→ STORED DATA
────────

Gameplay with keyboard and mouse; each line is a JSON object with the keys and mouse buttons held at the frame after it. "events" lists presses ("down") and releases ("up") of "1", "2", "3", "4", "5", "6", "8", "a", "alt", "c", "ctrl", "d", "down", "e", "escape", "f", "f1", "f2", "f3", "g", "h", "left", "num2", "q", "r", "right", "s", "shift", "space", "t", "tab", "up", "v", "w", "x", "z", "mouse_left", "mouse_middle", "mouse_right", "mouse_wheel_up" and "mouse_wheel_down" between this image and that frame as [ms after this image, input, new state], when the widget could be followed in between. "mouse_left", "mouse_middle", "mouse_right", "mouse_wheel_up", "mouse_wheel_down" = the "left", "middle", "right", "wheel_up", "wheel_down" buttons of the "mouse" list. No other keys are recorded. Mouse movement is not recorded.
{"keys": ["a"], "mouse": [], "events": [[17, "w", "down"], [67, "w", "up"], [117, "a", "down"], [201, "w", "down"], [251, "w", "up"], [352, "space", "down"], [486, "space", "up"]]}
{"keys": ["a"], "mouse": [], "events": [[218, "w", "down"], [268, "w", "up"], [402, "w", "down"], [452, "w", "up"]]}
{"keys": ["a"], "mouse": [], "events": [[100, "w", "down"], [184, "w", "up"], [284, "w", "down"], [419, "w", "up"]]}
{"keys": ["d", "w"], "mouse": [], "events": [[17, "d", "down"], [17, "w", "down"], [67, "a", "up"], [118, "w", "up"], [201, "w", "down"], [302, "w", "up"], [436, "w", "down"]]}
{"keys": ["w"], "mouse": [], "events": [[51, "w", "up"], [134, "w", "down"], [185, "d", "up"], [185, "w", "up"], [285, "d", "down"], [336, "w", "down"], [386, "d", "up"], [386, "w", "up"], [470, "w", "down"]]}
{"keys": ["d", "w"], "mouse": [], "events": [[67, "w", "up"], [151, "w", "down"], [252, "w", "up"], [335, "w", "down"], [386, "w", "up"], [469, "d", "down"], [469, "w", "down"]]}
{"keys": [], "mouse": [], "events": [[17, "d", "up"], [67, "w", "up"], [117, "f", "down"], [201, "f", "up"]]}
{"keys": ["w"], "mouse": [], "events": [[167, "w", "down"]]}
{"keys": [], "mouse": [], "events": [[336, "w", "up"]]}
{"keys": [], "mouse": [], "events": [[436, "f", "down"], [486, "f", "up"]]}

────────

→ YOUR OBJECTIVE
Please find the lines in the data that contain the word "space" and copy them.

→ TASK RESPONSE
Gameplay with keyboard and mouse; each line is a JSON object with the keys and mouse buttons held at the frame after it. "events" lists presses ("down") and releases ("up") of "1", "2", "3", "4", "5", "6", "8", "a", "alt", "c", "ctrl", "d", "down", "e", "escape", "f", "f1", "f2", "f3", "g", "h", "left", "num2", "q", "r", "right", "s", "shift", "space", "t", "tab", "up", "v", "w", "x", "z", "mouse_left", "mouse_middle", "mouse_right", "mouse_wheel_up" and "mouse_wheel_down" between this image and that frame as [ms after this image, input, new state], when the widget could be followed in between. "mouse_left", "mouse_middle", "mouse_right", "mouse_wheel_up", "mouse_wheel_down" = the "left", "middle", "right", "wheel_up", "wheel_down" buttons of the "mouse" list. No other keys are recorded. Mouse movement is not recorded.
{"keys": ["a"], "mouse": [], "events": [[17, "w", "down"], [67, "w", "up"], [117, "a", "down"], [201, "w", "down"], [251, "w", "up"], [352, "space", "down"], [486, "space", "up"]]}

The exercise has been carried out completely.